Neurostimulation Improves Chronic Low Back Pain


study found that 70% of neurostimulation patients reported overall pain relief of 50% or better at their final two-year visit.

A study found that 70% of neurostimulation patients reported overall pain relief of 50% or better at their final two-year visit. Additionally, 88% of these patients reported that their quality of life was improved or greatly improved.

The results of the study by St. Jude Medical, Inc., a global medical device company, were presented at the 14th annual North American Neuromodulation Society (NANS) meeting in Las Vegas.

The two-year long post-market clinical study evaluated neurostimulation (spinal cord stimulation) for the management of chronic low back pain.

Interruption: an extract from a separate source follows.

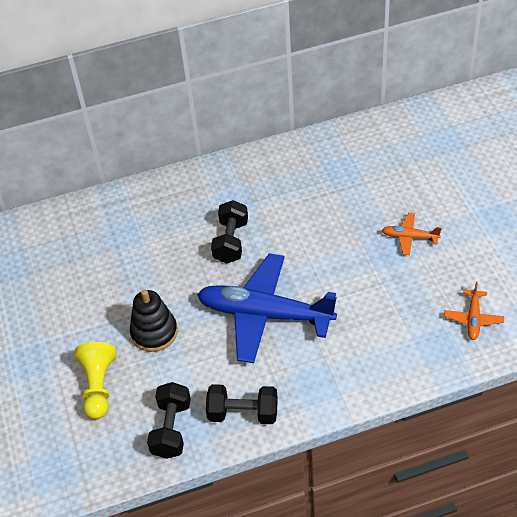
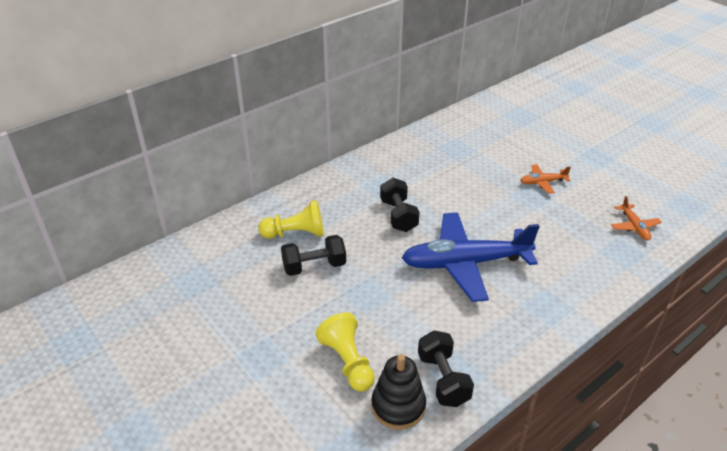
camera: 25 degrees left, 10 degrees down
(121, 237) = (296, 233): none -> yellow pawn
(154, 332) = (374, 302): black stacking toy -> black stacking toy (398, 406)
(243, 413) = (500, 347): black dumbbell -> black dumbbell (314, 266)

"This study is the largest neurostimulation study conducted to date and is specifically designed to gather more information about the effectiveness of spinal cord stimulation for low back pain," said Dr. Eugene Mironer, presenter of the results and managing partner of the Carolina Center for Advanced Management of Pain in Spartanburg, SC, in a press release "Our findings at the two-year mark indicate that the therapy is sustainable long-term. In addition to reporting an improvement in their quality of life, 89 percent of patients were satisfied or very satisfied with their results."

Neurostimulation therapy is a proven method of managing chronic pain. It uses an implantable medical device to deliver mild electrical pulses to the epidural space to mask or interrupt pain signals as they travel to the brain. St. Jude Medical is sponsoring this research to continue to build on the published data supporting the long-term sustainability of the therapy.

"There is a growing body of evidence that confirms the effectiveness of neurostimulation for the management of chronic pain, especially for those patients who have tried multiple therapies only to continue to suffer with pain," said Chris Chavez, president of the St. Jude Medical Neuromodulation Division, in a press release. "Over the course of the past decade, physician training, technology improvement and patient selection criteria have advanced greatly. Our study validates the significant impact of these advances in further improving the effectiveness of neurostimulation therapy."

The large scale, prospective study was conducted at 29 medical centers across the US Preliminary analysis presented at NANS includes data from 130 patients that have met the two-year follow-up point, since not all patients have reached the two-year evaluation mark. The study design utilizes the Eon(TM) rechargeable spinal cord stimulator and dual or tripolar arrays of percutaneous leads or surgical leads.

Pain affects millions of people worldwide. In the US, more than 76.5 million people are categorized as suffering from pain by the American Pain Foundation. Estimates by the National Institutes of Health place the costs for lost work time and healthcare expenses at approximately $100 billion every year.

For more than 30 years, the St. Jude Medical Neuromodulation Division has developed new technologies to manage chronic pain and other neurological disorders. Today more than 75,000 patients in 40 countries have been implanted with St. Jude Medical neurostimulation systems.